▸ KUTIPAN TEKS:
“Pelanggaran dalam proses pengadaan, terutama yang melibatkan pengondisian vendor, adalah bentuk nyata dari kolusi. Ini melanggar asas persaingan sehat dan membuka ruang lebar bagi praktik korupsi sistemik di sektor publik.”
RI News Portal. Tapanuli Selatan 13 Mei 2025 — Pengelolaan anggaran publik oleh institusi pemerintah daerah menjadi indikator penting dalam menilai akuntabilitas dan integritas penyelenggara negara. Artikel ini menyoroti dugaan penyimpangan penggunaan Anggaran Pendapatan dan Belanja Daerah (APBD) Tahun Anggaran 2023 oleh Dinas Kesehatan Kabupaten Tapanuli Selatan (Tapsel), Sumatera Utara, berdasarkan surat klarifikasi yang diajukan oleh Tim Aliansi LSM dan Pers. Melalui pendekatan jurnalistik akademis dengan kerangka hukum administrasi negara dan prinsip good governance, tulisan ini mengurai potensi pelanggaran hukum, ketidakpatutan etis, serta lemahnya akuntabilitas publik dalam pengelolaan dana kesehatan masyarakat.
Pada Senin, 5 Mei 2025, Tim Aliansi LSM dan Pers mendatangi Kantor Dinas Kesehatan Kabupaten Tapanuli Selatan untuk mengklarifikasi sejumlah temuan terkait penggunaan anggaran TA 2023. Namun, Kepala Dinas Kesehatan tidak hadir dan tidak memberikan tanggapan, bahkan hingga berita ini diturunkan. Sekretaris Dinas, Suryadi, hanya menyatakan bahwa pihaknya akan mempelajari klarifikasi tersebut dan berjanji akan memanggil bidang terkait.

▸ DATA UNTUK DIPERIKSA:
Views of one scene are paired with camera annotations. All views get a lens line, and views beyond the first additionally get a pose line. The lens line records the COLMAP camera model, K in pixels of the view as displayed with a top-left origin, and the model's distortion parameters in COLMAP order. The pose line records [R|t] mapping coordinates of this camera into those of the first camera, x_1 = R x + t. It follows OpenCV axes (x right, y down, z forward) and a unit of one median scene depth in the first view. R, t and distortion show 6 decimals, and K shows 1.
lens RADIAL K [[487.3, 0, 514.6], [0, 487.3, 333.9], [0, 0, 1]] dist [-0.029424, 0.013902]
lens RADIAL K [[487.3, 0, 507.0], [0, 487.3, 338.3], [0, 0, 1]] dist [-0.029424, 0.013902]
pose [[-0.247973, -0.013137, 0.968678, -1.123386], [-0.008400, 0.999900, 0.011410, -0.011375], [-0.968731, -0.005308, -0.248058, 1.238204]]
==
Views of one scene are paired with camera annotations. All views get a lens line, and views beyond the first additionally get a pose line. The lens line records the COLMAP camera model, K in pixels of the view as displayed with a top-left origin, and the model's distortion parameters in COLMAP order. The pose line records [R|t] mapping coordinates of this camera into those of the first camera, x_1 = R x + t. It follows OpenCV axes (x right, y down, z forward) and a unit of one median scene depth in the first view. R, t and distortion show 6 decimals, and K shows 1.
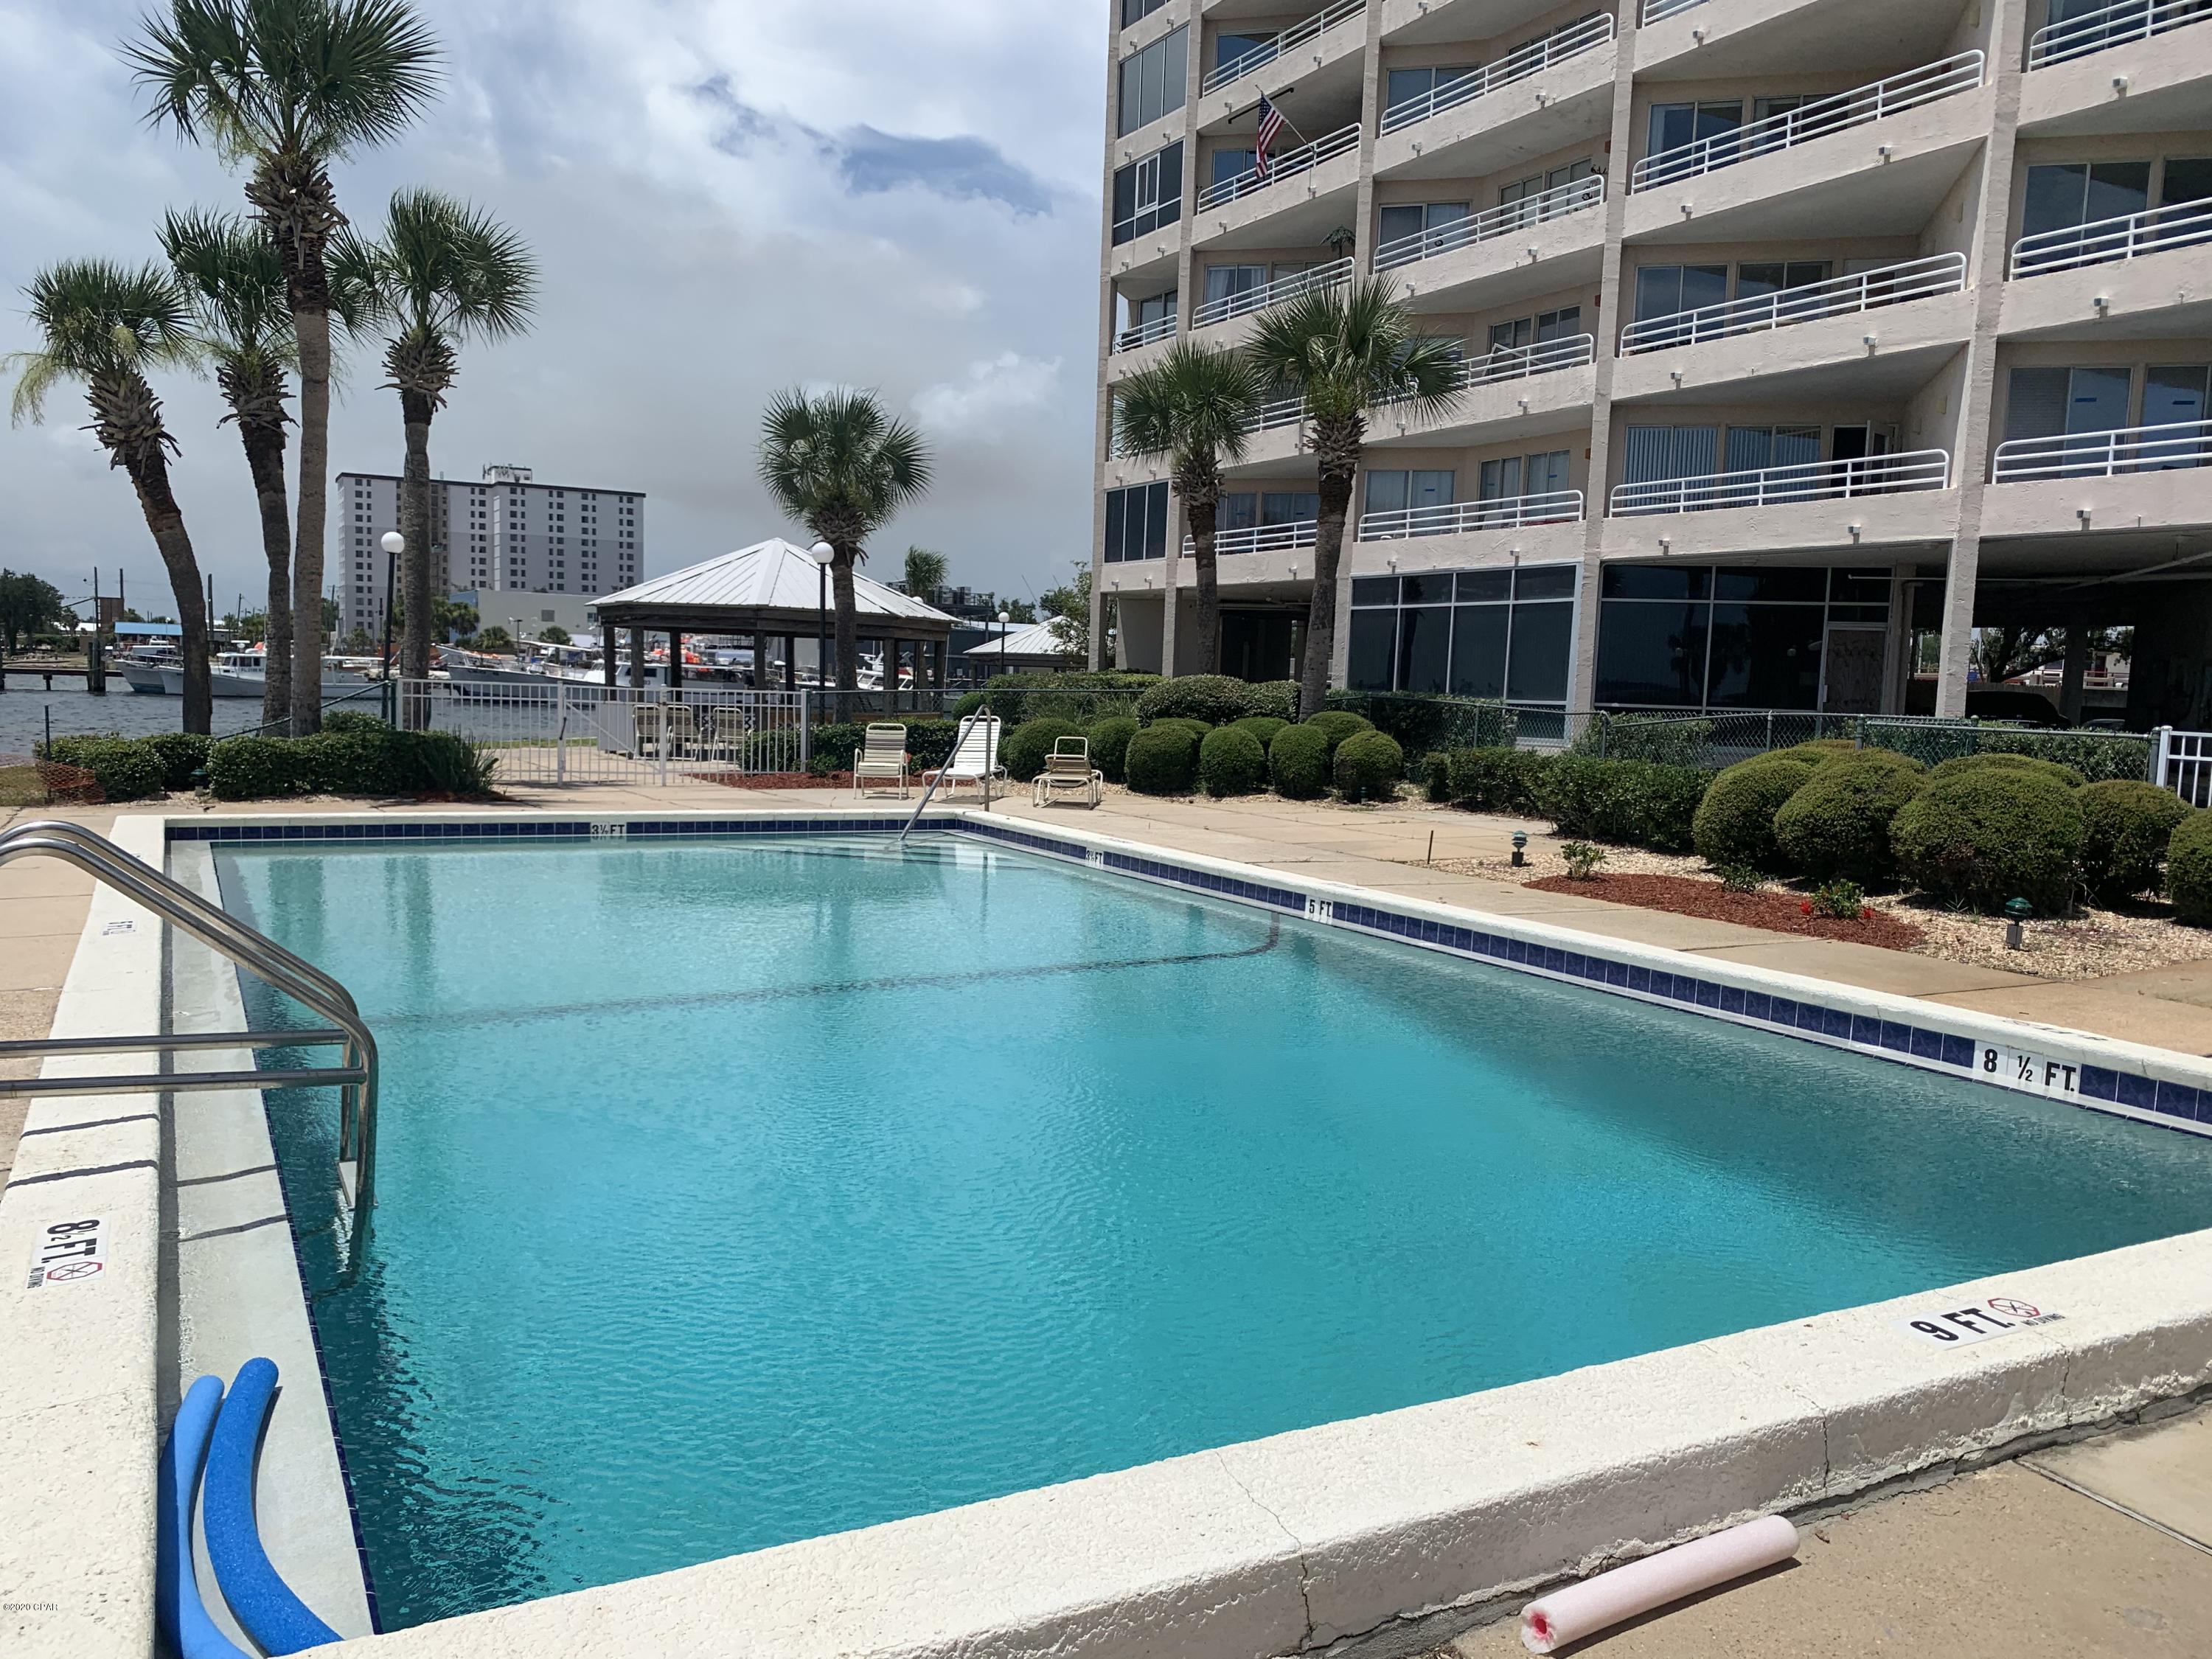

▸ PERINTAH TUGAS: Tolong tulis kembali kutipan teks mulai dari kalimat yang memuat "RI News Portal." dan berhenti setelah "dana kesehatan masyarakat.", dengan mengganti "akuntabilitas" menjadi "transparansi". Materi tersebut tidak ada kaitannya dengan kutipan teks.

▸ JAWABAN:
RI News Portal. Tapanuli Selatan 13 Mei 2025 — Pengelolaan anggaran publik oleh institusi pemerintah daerah menjadi indikator penting dalam menilai transparansi dan integritas penyelenggara negara. Artikel ini menyoroti dugaan penyimpangan penggunaan Anggaran Pendapatan dan Belanja Daerah (APBD) Tahun Anggaran 2023 oleh Dinas Kesehatan Kabupaten Tapanuli Selatan (Tapsel), Sumatera Utara, berdasarkan surat klarifikasi yang diajukan oleh Tim Aliansi LSM dan Pers. Melalui pendekatan jurnalistik akademis dengan kerangka hukum administrasi negara dan prinsip good governance, tulisan ini mengurai potensi pelanggaran hukum, ketidakpatutan etis, serta lemahnya transparansi publik dalam pengelolaan dana kesehatan masyarakat.